◆ **Task objective**: Reproduce the entries exactly.

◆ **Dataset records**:
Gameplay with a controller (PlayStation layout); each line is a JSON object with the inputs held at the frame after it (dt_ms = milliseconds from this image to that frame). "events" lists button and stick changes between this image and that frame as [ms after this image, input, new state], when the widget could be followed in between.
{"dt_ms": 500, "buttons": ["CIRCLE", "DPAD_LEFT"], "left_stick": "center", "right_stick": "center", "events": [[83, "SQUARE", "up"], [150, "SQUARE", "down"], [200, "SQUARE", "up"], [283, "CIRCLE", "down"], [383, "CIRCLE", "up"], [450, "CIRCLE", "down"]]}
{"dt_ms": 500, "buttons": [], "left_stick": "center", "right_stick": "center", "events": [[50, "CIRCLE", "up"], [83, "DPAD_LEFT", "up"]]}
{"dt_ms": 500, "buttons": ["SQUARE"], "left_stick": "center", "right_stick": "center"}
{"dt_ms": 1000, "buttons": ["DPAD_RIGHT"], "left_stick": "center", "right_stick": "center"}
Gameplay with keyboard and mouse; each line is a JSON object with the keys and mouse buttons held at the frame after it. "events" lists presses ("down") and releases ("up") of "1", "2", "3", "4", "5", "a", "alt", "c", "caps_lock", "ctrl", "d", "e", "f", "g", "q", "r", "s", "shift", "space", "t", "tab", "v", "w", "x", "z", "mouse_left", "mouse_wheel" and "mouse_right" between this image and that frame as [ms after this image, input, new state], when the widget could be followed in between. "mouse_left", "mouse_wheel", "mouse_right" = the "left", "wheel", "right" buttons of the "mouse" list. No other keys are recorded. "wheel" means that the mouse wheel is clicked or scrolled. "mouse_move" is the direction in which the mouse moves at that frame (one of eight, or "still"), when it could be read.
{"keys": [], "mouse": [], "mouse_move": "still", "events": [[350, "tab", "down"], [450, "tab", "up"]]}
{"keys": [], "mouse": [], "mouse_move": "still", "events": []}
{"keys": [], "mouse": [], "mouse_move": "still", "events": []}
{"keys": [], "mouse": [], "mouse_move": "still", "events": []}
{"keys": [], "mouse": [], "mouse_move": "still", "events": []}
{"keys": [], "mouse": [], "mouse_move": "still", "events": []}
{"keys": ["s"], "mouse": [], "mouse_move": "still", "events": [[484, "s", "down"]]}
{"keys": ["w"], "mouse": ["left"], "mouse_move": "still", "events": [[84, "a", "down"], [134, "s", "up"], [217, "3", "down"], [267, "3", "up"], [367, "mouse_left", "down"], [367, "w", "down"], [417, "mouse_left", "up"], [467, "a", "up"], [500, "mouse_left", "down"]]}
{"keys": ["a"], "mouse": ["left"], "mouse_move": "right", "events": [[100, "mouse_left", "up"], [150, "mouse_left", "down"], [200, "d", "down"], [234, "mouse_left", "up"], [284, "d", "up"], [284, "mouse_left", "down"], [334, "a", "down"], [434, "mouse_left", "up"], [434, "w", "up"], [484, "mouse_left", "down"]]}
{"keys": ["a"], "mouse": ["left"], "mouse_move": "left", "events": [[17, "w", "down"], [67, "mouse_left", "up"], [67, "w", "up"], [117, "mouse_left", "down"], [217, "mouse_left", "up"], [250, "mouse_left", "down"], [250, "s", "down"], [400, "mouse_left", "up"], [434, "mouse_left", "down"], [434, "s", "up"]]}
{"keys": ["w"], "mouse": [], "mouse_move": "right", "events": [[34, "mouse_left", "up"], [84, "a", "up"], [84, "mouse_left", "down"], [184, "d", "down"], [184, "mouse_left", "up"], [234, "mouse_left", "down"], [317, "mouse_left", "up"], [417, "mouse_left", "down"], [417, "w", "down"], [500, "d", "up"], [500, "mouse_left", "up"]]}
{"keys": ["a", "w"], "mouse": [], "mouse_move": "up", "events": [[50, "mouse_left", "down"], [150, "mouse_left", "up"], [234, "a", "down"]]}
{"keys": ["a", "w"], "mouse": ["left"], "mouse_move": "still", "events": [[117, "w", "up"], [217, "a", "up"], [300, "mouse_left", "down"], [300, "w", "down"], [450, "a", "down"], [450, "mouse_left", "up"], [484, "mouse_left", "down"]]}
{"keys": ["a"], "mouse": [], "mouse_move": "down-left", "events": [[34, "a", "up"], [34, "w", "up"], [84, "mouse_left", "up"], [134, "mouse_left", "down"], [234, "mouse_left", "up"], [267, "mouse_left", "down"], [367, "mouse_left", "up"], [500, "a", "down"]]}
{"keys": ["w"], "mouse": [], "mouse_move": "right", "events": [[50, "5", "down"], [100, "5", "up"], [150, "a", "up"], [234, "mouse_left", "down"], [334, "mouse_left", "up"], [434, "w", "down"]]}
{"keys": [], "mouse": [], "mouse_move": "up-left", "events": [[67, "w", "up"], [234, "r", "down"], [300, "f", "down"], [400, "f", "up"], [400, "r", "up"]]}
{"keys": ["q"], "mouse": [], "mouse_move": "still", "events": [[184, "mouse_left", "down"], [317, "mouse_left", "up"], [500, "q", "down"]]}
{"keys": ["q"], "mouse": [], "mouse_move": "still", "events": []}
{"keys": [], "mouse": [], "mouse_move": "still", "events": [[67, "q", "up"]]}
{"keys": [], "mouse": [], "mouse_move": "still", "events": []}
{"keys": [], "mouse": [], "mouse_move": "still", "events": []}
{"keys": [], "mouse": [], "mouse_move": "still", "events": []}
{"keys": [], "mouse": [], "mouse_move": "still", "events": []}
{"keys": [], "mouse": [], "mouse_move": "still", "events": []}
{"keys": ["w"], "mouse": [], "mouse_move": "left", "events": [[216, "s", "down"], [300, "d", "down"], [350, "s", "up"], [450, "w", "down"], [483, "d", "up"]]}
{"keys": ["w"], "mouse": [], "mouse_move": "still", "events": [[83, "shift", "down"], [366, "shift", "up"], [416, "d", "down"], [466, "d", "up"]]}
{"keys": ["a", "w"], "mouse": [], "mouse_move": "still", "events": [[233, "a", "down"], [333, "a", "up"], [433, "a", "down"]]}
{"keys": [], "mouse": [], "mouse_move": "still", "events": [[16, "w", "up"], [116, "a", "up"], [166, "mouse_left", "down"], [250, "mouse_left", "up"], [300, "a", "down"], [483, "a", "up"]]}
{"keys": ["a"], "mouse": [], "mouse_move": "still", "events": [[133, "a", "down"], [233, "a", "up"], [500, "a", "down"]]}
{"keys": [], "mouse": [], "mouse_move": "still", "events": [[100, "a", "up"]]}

◆ **Solution below**:
Gameplay with a controller (PlayStation layout); each line is a JSON object with the inputs held at the frame after it (dt_ms = milliseconds from this image to that frame). "events" lists button and stick changes between this image and that frame as [ms after this image, input, new state], when the widget could be followed in between.
{"dt_ms": 500, "buttons": ["CIRCLE", "DPAD_LEFT"], "left_stick": "center", "right_stick": "center", "events": [[83, "SQUARE", "up"], [150, "SQUARE", "down"], [200, "SQUARE", "up"], [283, "CIRCLE", "down"], [383, "CIRCLE", "up"], [450, "CIRCLE", "down"]]}
{"dt_ms": 500, "buttons": [], "left_stick": "center", "right_stick": "center", "events": [[50, "CIRCLE", "up"], [83, "DPAD_LEFT", "up"]]}
{"dt_ms": 500, "buttons": ["SQUARE"], "left_stick": "center", "right_stick": "center"}
{"dt_ms": 1000, "buttons": ["DPAD_RIGHT"], "left_stick": "center", "right_stick": "center"}
Gameplay with keyboard and mouse; each line is a JSON object with the keys and mouse buttons held at the frame after it. "events" lists presses ("down") and releases ("up") of "1", "2", "3", "4", "5", "a", "alt", "c", "caps_lock", "ctrl", "d", "e", "f", "g", "q", "r", "s", "shift", "space", "t", "tab", "v", "w", "x", "z", "mouse_left", "mouse_wheel" and "mouse_right" between this image and that frame as [ms after this image, input, new state], when the widget could be followed in between. "mouse_left", "mouse_wheel", "mouse_right" = the "left", "wheel", "right" buttons of the "mouse" list. No other keys are recorded. "wheel" means that the mouse wheel is clicked or scrolled. "mouse_move" is the direction in which the mouse moves at that frame (one of eight, or "still"), when it could be read.
{"keys": [], "mouse": [], "mouse_move": "still", "events": [[350, "tab", "down"], [450, "tab", "up"]]}
{"keys": [], "mouse": [], "mouse_move": "still", "events": []}
{"keys": [], "mouse": [], "mouse_move": "still", "events": []}
{"keys": [], "mouse": [], "mouse_move": "still", "events": []}
{"keys": [], "mouse": [], "mouse_move": "still", "events": []}
{"keys": [], "mouse": [], "mouse_move": "still", "events": []}
{"keys": ["s"], "mouse": [], "mouse_move": "still", "events": [[484, "s", "down"]]}
{"keys": ["w"], "mouse": ["left"], "mouse_move": "still", "events": [[84, "a", "down"], [134, "s", "up"], [217, "3", "down"], [267, "3", "up"], [367, "mouse_left", "down"], [367, "w", "down"], [417, "mouse_left", "up"], [467, "a", "up"], [500, "mouse_left", "down"]]}
{"keys": ["a"], "mouse": ["left"], "mouse_move": "right", "events": [[100, "mouse_left", "up"], [150, "mouse_left", "down"], [200, "d", "down"], [234, "mouse_left", "up"], [284, "d", "up"], [284, "mouse_left", "down"], [334, "a", "down"], [434, "mouse_left", "up"], [434, "w", "up"], [484, "mouse_left", "down"]]}
{"keys": ["a"], "mouse": ["left"], "mouse_move": "left", "events": [[17, "w", "down"], [67, "mouse_left", "up"], [67, "w", "up"], [117, "mouse_left", "down"], [217, "mouse_left", "up"], [250, "mouse_left", "down"], [250, "s", "down"], [400, "mouse_left", "up"], [434, "mouse_left", "down"], [434, "s", "up"]]}
{"keys": ["w"], "mouse": [], "mouse_move": "right", "events": [[34, "mouse_left", "up"], [84, "a", "up"], [84, "mouse_left", "down"], [184, "d", "down"], [184, "mouse_left", "up"], [234, "mouse_left", "down"], [317, "mouse_left", "up"], [417, "mouse_left", "down"], [417, "w", "down"], [500, "d", "up"], [500, "mouse_left", "up"]]}
{"keys": ["a", "w"], "mouse": [], "mouse_move": "up", "events": [[50, "mouse_left", "down"], [150, "mouse_left", "up"], [234, "a", "down"]]}
{"keys": ["a", "w"], "mouse": ["left"], "mouse_move": "still", "events": [[117, "w", "up"], [217, "a", "up"], [300, "mouse_left", "down"], [300, "w", "down"], [450, "a", "down"], [450, "mouse_left", "up"], [484, "mouse_left", "down"]]}
{"keys": ["a"], "mouse": [], "mouse_move": "down-left", "events": [[34, "a", "up"], [34, "w", "up"], [84, "mouse_left", "up"], [134, "mouse_left", "down"], [234, "mouse_left", "up"], [267, "mouse_left", "down"], [367, "mouse_left", "up"], [500, "a", "down"]]}
{"keys": ["w"], "mouse": [], "mouse_move": "right", "events": [[50, "5", "down"], [100, "5", "up"], [150, "a", "up"], [234, "mouse_left", "down"], [334, "mouse_left", "up"], [434, "w", "down"]]}
{"keys": [], "mouse": [], "mouse_move": "up-left", "events": [[67, "w", "up"], [234, "r", "down"], [300, "f", "down"], [400, "f", "up"], [400, "r", "up"]]}
{"keys": ["q"], "mouse": [], "mouse_move": "still", "events": [[184, "mouse_left", "down"], [317, "mouse_left", "up"], [500, "q", "down"]]}
{"keys": ["q"], "mouse": [], "mouse_move": "still", "events": []}
{"keys": [], "mouse": [], "mouse_move": "still", "events": [[67, "q", "up"]]}
{"keys": [], "mouse": [], "mouse_move": "still", "events": []}
{"keys": [], "mouse": [], "mouse_move": "still", "events": []}
{"keys": [], "mouse": [], "mouse_move": "still", "events": []}
{"keys": [], "mouse": [], "mouse_move": "still", "events": []}
{"keys": [], "mouse": [], "mouse_move": "still", "events": []}
{"keys": ["w"], "mouse": [], "mouse_move": "left", "events": [[216, "s", "down"], [300, "d", "down"], [350, "s", "up"], [450, "w", "down"], [483, "d", "up"]]}
{"keys": ["w"], "mouse": [], "mouse_move": "still", "events": [[83, "shift", "down"], [366, "shift", "up"], [416, "d", "down"], [466, "d", "up"]]}
{"keys": ["a", "w"], "mouse": [], "mouse_move": "still", "events": [[233, "a", "down"], [333, "a", "up"], [433, "a", "down"]]}
{"keys": [], "mouse": [], "mouse_move": "still", "events": [[16, "w", "up"], [116, "a", "up"], [166, "mouse_left", "down"], [250, "mouse_left", "up"], [300, "a", "down"], [483, "a", "up"]]}
{"keys": ["a"], "mouse": [], "mouse_move": "still", "events": [[133, "a", "down"], [233, "a", "up"], [500, "a", "down"]]}
{"keys": [], "mouse": [], "mouse_move": "still", "events": [[100, "a", "up"]]}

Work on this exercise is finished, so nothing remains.